Dieser fatale Antikapitalismus fand in den Öfen von Auschwitz seine
bitterste Vollendung. Unheimlich wirkt dabei der Spruch “Arbeit macht frei” über den
Toren der Vernichtungsstätte, die das Zerstörerische und Antisemitische der
“deutschen Arbeit” brutalstmöglich auf die Spitze treibt.
Wie auch andere Ideologeme der Nazizeit konnten sich der Antisemitismus und
der Selbstzweckcharakter der “deutschen Arbeit” in die Nachkriegszeit – wenn
auch in gewandelter Form – hinüberretten. So fasste z.B. Gerhard Schröder auf
einer Wahlkampfrede treffend zusammen, was unter dem deutschem Sonderweg zu
verstehen sei: “Die Zeiten, in denen uns, was die Wirtschaft angeht, Amerika
und andere als Vorbild dienen sollten, die sind nun wirklich vorbei.
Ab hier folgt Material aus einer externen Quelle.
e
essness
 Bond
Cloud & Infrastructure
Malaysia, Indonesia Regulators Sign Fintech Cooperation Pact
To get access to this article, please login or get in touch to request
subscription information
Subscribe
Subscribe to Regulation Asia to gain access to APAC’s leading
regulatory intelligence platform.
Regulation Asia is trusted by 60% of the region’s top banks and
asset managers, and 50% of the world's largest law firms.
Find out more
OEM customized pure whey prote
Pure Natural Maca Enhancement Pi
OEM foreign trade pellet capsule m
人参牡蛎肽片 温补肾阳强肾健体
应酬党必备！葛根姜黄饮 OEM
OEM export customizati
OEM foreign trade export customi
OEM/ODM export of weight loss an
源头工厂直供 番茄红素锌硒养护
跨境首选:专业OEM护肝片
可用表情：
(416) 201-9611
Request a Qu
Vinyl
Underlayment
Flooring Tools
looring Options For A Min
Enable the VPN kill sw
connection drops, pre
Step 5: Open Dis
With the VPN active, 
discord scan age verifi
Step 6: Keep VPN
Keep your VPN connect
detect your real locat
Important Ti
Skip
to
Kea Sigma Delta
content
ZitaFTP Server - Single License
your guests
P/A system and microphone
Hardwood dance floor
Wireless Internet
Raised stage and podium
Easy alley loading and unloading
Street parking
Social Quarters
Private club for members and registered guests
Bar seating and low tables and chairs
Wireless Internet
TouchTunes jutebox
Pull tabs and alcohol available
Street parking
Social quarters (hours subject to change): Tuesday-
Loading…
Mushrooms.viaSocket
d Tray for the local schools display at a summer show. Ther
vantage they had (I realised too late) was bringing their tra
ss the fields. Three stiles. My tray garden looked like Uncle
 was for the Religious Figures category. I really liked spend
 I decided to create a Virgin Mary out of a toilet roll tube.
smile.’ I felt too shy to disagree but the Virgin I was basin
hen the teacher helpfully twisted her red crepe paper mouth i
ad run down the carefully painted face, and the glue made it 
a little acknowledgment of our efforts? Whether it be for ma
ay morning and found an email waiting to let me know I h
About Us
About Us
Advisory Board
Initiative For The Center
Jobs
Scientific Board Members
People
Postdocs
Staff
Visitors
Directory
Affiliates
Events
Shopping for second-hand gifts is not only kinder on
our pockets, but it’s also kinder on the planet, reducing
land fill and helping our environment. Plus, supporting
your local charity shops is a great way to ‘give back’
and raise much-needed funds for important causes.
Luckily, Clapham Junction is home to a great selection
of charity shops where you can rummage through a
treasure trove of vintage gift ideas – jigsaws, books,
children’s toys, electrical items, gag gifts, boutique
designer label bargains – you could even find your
Das
Ausplündern kleiner Leute, in den Vereinigten Staaten, die sich jetzt Sorgen um
ihre Altersversorgung machen müssen, während ein paar Spitzenmanager nach
Firmenpleiten Millionen und Milliarden nach Hause tragen, das ist nicht der
deutsche Weg, den wir für unser Volk haben wollen, meine Damen und Herren”
(Hannover, 5.8.02).
Wenn heute also über “Sozialschmarotzer” schwadroniert wird, die den
“ehrlich arbeitenden” deutschen “Volkskörper” “aussaugen”, wenn dem “ausbeuterischen
Raubtierkapitalismus” der USA ein “schaffender“, “humaner“ deutscher
Kapitalismus gegenübergestellt wird und so immer noch kapitalistische
Erscheinungsformen auf das Fremde verkürzt werden, dann sind dies keine Ausrutscher,
sondern deutsche antisemitische Tradition.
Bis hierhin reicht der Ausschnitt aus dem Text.